To Samuel Adams
Cambridge 22d Mar: 1776.
Amidst a multiplicity of Business smaller matters are apt to be overlook’d—this I conceive to be the case with respect to the proposition of a Colo. Baillie, for opening a Road from Connecticut River to Montreal, and which I laid before Congress for their direction some Months ago—The matter again occurs upon a Second application, from Mr Weatherspoon (the bearer, at, as I understand, the Instigation of Colo.
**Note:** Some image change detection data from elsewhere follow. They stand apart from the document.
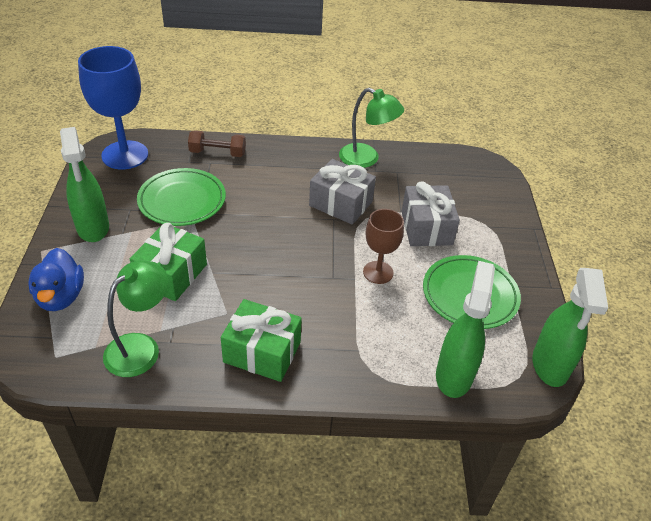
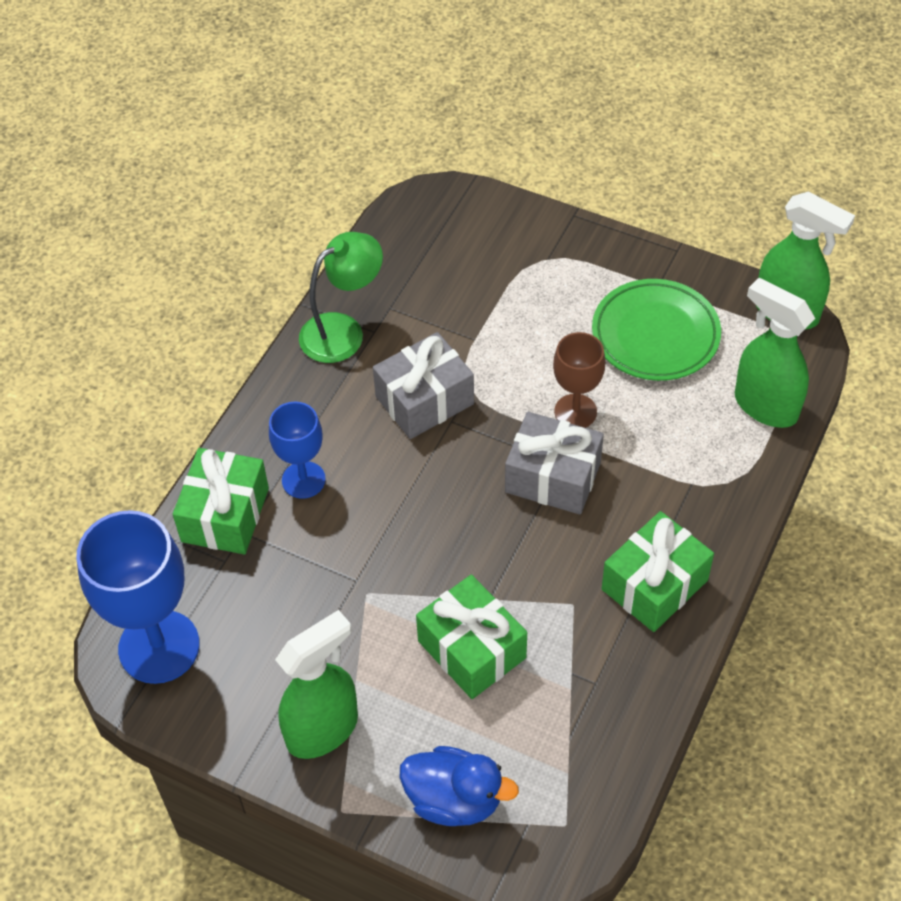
camera: 60 degrees left, 10 degrees up
(93, 228) = (323, 730): green spray bottle -> green spray bottle turned 45 degrees counterclockwise
(140, 347) = (590, 719): green lamp -> none
(182, 201) = (319, 595): green plate -> none
(217, 153) = (225, 515): brown dumbbell -> green gift
(256, 173) = (303, 480): none -> blue goblet
(426, 228) = (520, 325): grey gift -> grey gift (553, 477)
Baillie) whom I have desired to obtain such useful Information as he can get, and wait upon Congress with it.1
If a safe, and easy Communication can be open’d with Canada through the Channel above spoken of, many advantages undoubtedly will result from it. but as I am unacquainted with the Country through which this Road is to pass—as I know nothing of the Gentleman advising it—and can form no other opinion of the matter than from the Maps, the only design of my giving you the trouble of this Letter is just to recall the Attention of Congress to the subject matter of it so far as to say yea, or nay.
For the Occurrances of this Camp &ca I shall beg leave to refer you to my Letters to Congress—& to assure you that I am with very great respect and Esteem Dr Sir Yr Most Obedt Servt
ALS, NN: Bancroft Collection. The cover is addressed “to Saml Adams Esqr. Member of the Contl Congress Philadelphia.”